The “two wolves” referred to by Ben’s grandfather, then, take on a further metaphorical meaning. His grandfather wrote of a “terrible battle between two wolves. One wolf is bad—pride, envy, jealousy, greed. The other wolf is good—kindness, hope, love, truth” (19). Through his dreams and recollections, Ben had associated the two wolves with his father, who usually acted as the “bad” wolf. The “terrible battle” mentioned in the previous quote can be associated with the fight that Ben and his father have at the end of the novel. In rejecting the premise of the “two wolves” in the novel’s final lines, Ben is also rejecting concepts of selfishness and toxic masculinity that have driven his family. His father, grandfather, and uncle were “bad wolves” that Ben needed to defeat. However, once he defeats the original “bad wolf”—his father—Ben realizes that he doesn’t need to subscribe to his family’s values, which allows him to transcend their limited perspectives and break the cycle of abuse perpetuated by his father. The major source of Ben’s character growth involves his relationships with his family—while his relationships with his mother, grandmother, and Olive strengthen, his relationship with his father ends completely. Ben would not be able to do this had he not learned to be tough in the woods. Ben’s father consistently pushed him toward a stereotypical idea of manliness, but ironically, embracing that toughness allows Ben to leave the man who instilled it in him in the first place.

The setting of the final chapters also demonstrates Ben’s transformation.
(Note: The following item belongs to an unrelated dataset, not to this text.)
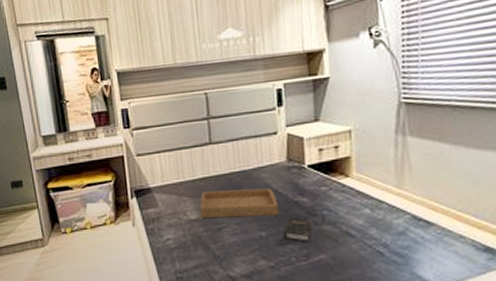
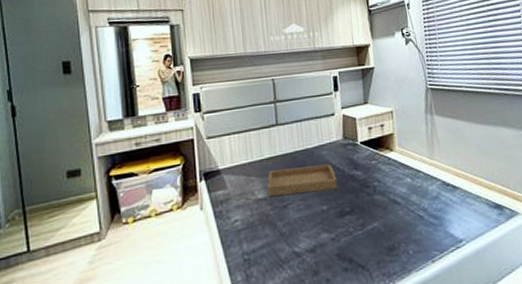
hardback book: present [283,216,312,243] -> none [342,189,366,213]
Earlier, when initially heading to the cabin, Ben is trepidatious, understanding that “nature wasn’t [his] favorite thing—freaky insects, animals, dirt” (12). The condescending way his father treats him when they reach the cabin reinforces Ben’s idea that nature is scary and should be avoided. However, having conquered it earlier with Olive, Ben is much more willing to engage with nature by the end of the novel. A year after his father’s escape from Sydney, Ben returns to the cabin to unearth the money he buried. Once he arrives, “Ben look[s] around and breathe[s] it all in. He had missed this place. He [feels] mosquitoes take his blood and he [pulls] his boots off, digging his toes into the cool soil beneath” (218). Rather than viewing nature with dread, he finds that he wants to be back within it. Conquering nature by surviving allows Ben to understand that nature is not in opposition to him; it is merely an environment with its own positives and negatives. This dynamic reflects his relationship with his father—by the end of the book, Ben realizes that he no longer needs to allow his fear of his father to dictate how he behaves. Just as he rejects the premise of the two wolves, he rejects the binary dynamic of nature versus society.

The final chapters of the novel also explore the theme of Differing Concepts of Justice. Ben’s ideas around justice shift over the course of the book; rather than focusing on keeping his family together and hiding the money, he decides to return the money to the police, finally ending his last secret. The secrets held by the Silver family at the beginning of the novel have all been revealed by the end, and with them, the ideas of what justice might mean have changed as well. Ben’s mother also demonstrates this change by turning herself in to the police. However, Ben’s father’s rigid ideas of justice—that he deserves the money no matter what—have led him to lose everything in life, including his family, home, and safety. The differing concepts of justice in this novel break people apart, but they also mend earlier divides. With this, the final section of Two Wolves is an exploration of the limits of family—its ability to keep people together and encourage them to take care of each other versus the compulsion to behave selfishly. Even though Ben’s family is smaller at the end of the novel than at the beginning, it’s also stronger and healthier. In rejecting the binary of good and bad wolves, Ben is also able to reject the parts of his family that have kept him isolated for so long.